| Activity |
A complete answer lists every line of the entries below where the string "more" appears.

Given data Start Marker

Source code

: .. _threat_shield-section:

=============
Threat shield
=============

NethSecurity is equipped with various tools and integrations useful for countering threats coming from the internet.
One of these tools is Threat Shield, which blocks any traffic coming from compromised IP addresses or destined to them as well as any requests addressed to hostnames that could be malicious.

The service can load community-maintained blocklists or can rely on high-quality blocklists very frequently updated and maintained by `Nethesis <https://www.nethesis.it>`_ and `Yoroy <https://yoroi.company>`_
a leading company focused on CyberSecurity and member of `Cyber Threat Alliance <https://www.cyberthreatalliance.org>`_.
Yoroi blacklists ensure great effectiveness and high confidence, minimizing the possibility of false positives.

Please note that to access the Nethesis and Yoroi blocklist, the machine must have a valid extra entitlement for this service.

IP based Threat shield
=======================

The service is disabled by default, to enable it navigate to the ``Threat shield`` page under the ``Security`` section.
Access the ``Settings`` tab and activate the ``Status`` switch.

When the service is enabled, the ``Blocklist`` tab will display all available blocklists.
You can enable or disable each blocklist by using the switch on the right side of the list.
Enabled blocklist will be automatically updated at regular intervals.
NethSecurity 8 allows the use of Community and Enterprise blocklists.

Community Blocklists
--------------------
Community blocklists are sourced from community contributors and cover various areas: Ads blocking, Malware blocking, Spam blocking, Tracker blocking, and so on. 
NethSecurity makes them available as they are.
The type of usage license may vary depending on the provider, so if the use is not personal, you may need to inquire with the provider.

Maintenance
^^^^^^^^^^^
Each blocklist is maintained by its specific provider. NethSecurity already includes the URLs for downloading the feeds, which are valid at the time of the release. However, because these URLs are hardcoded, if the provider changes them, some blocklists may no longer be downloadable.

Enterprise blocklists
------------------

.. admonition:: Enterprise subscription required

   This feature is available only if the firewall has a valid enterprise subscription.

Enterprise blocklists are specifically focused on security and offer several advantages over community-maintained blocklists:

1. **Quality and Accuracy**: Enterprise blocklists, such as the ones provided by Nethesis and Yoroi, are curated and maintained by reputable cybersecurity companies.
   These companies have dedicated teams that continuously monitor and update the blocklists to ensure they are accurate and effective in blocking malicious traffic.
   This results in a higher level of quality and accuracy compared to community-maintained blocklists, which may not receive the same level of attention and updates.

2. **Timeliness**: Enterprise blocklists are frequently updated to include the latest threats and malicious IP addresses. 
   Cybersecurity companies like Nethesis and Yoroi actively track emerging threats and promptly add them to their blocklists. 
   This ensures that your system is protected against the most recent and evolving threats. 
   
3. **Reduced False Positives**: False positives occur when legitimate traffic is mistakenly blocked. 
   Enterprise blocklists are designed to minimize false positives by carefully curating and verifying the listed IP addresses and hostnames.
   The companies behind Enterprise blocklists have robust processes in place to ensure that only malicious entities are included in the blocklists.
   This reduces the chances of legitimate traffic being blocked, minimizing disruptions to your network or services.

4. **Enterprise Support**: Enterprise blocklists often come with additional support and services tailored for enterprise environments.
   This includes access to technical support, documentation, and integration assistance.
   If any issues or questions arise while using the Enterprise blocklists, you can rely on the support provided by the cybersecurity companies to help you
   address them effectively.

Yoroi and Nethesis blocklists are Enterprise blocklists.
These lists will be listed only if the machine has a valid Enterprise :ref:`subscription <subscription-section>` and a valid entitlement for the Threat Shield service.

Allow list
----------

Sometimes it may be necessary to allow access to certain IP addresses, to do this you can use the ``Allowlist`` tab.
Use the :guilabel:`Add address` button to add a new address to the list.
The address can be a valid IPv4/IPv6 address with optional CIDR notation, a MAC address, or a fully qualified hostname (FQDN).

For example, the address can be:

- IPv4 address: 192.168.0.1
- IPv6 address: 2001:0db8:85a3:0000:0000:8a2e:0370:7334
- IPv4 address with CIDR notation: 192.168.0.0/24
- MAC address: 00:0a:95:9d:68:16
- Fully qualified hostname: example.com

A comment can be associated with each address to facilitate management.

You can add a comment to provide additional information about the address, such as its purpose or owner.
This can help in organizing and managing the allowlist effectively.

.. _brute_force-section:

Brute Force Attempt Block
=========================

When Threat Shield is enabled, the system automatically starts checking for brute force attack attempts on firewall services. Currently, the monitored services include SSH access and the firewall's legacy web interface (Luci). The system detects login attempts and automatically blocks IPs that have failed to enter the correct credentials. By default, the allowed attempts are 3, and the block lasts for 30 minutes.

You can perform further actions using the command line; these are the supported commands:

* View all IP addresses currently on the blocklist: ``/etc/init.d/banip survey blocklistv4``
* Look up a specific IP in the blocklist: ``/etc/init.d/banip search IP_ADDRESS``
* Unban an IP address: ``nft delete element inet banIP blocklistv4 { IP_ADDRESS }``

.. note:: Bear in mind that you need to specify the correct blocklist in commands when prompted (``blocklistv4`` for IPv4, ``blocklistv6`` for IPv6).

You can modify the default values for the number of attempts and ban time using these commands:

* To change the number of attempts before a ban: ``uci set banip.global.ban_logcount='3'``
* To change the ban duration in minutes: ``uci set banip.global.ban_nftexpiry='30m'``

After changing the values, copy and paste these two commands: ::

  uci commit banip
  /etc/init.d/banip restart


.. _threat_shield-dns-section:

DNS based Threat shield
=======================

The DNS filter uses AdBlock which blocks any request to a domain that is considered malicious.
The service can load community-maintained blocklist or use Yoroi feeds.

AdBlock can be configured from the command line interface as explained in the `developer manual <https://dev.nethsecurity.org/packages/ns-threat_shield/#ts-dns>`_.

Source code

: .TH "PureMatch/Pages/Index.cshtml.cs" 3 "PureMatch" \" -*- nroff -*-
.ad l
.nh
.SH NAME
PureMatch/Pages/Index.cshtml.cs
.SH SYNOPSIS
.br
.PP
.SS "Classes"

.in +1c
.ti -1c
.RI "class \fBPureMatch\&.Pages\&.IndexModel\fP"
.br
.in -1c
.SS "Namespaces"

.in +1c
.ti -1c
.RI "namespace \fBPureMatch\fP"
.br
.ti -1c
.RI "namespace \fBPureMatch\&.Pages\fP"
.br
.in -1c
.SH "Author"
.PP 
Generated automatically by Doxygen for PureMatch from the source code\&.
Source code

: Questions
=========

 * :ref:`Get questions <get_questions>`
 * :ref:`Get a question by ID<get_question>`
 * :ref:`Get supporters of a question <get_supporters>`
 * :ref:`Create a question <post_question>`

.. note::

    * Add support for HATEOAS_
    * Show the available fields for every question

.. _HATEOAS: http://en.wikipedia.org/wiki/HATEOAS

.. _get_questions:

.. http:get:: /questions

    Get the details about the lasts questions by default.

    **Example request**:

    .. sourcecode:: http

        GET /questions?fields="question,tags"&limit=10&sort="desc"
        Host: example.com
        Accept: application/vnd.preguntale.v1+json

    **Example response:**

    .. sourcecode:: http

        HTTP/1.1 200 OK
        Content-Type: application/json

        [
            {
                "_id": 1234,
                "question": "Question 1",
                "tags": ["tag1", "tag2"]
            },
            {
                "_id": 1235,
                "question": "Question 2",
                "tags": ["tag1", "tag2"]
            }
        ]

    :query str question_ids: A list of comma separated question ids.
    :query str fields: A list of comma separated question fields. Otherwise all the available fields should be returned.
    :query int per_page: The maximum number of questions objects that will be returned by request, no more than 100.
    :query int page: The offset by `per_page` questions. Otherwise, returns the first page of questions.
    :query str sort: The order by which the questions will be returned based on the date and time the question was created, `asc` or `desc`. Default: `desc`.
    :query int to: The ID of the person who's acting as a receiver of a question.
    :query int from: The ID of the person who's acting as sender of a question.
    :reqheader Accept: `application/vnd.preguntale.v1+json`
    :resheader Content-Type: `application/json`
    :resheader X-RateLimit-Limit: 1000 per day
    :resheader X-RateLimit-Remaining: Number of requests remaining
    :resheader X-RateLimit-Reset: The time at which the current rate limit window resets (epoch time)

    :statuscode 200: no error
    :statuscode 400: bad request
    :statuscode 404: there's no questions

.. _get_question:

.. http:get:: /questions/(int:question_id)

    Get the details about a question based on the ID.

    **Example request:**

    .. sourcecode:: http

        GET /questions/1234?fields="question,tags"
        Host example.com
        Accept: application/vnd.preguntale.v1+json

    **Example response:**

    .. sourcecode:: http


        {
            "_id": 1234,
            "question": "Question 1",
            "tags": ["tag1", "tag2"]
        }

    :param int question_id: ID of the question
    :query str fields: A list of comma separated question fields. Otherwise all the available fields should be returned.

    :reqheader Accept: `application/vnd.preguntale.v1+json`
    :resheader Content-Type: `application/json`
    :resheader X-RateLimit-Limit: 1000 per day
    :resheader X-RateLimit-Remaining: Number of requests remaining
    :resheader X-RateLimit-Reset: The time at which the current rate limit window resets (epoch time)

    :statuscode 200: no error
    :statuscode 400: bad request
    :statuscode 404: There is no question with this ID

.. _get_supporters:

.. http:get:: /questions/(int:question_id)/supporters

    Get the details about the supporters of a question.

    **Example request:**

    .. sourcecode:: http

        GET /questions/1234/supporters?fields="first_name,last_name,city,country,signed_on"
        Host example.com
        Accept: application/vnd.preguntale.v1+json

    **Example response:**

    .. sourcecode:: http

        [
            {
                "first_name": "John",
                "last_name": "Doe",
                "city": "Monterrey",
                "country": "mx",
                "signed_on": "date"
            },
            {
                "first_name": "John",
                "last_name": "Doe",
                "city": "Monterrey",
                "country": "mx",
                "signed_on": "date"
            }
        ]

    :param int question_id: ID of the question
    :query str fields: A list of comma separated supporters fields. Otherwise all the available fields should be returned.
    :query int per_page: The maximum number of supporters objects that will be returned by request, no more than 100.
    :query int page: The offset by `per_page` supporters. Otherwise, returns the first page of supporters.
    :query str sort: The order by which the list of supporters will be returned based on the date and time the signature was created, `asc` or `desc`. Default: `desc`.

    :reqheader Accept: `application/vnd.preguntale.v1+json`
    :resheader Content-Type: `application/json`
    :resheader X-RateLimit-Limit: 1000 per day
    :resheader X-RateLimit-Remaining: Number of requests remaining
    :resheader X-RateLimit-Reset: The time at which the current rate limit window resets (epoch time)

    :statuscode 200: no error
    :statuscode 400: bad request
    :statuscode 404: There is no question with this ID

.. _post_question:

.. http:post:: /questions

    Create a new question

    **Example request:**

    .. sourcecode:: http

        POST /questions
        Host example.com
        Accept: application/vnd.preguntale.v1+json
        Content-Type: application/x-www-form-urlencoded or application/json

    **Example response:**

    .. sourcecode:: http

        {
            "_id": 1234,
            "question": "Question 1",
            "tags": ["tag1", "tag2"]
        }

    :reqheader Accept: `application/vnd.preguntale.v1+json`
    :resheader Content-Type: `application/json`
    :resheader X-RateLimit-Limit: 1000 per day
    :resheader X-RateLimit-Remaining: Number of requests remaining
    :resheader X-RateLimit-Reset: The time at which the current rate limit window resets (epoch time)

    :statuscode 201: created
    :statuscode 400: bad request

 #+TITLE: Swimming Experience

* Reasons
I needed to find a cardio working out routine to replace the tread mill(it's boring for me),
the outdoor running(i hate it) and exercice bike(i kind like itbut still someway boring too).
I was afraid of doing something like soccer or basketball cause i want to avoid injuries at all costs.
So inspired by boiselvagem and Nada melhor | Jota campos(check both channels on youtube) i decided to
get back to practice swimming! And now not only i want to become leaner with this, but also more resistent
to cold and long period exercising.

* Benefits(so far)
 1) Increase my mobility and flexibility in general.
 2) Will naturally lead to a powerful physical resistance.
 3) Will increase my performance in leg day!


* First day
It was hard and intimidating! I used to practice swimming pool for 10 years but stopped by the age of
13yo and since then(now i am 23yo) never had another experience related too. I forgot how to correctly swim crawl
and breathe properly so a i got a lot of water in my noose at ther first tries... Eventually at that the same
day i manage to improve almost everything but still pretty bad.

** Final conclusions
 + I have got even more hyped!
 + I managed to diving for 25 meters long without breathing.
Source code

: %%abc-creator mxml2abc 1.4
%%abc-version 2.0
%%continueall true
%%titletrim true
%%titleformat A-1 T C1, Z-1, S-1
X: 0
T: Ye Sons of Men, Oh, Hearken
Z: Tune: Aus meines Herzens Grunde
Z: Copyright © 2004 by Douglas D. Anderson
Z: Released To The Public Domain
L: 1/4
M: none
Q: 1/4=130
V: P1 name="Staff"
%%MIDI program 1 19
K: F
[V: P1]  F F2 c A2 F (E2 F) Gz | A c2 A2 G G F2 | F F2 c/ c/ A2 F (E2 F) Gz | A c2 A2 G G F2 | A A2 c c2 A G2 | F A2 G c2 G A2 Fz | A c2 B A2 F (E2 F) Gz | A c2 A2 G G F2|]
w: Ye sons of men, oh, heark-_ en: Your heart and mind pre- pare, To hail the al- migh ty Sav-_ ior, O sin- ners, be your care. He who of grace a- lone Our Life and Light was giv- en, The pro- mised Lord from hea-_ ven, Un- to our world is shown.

Given data End Marker

| Task output |
    :query int per_page: The maximum number of questions objects that will be returned by request, no more than 100.
    :query int per_page: The maximum number of supporters objects that will be returned by request, no more than 100.
get back to practice swimming! And now not only i want to become leaner with this, but also more resistent
 + I have got even more hyped!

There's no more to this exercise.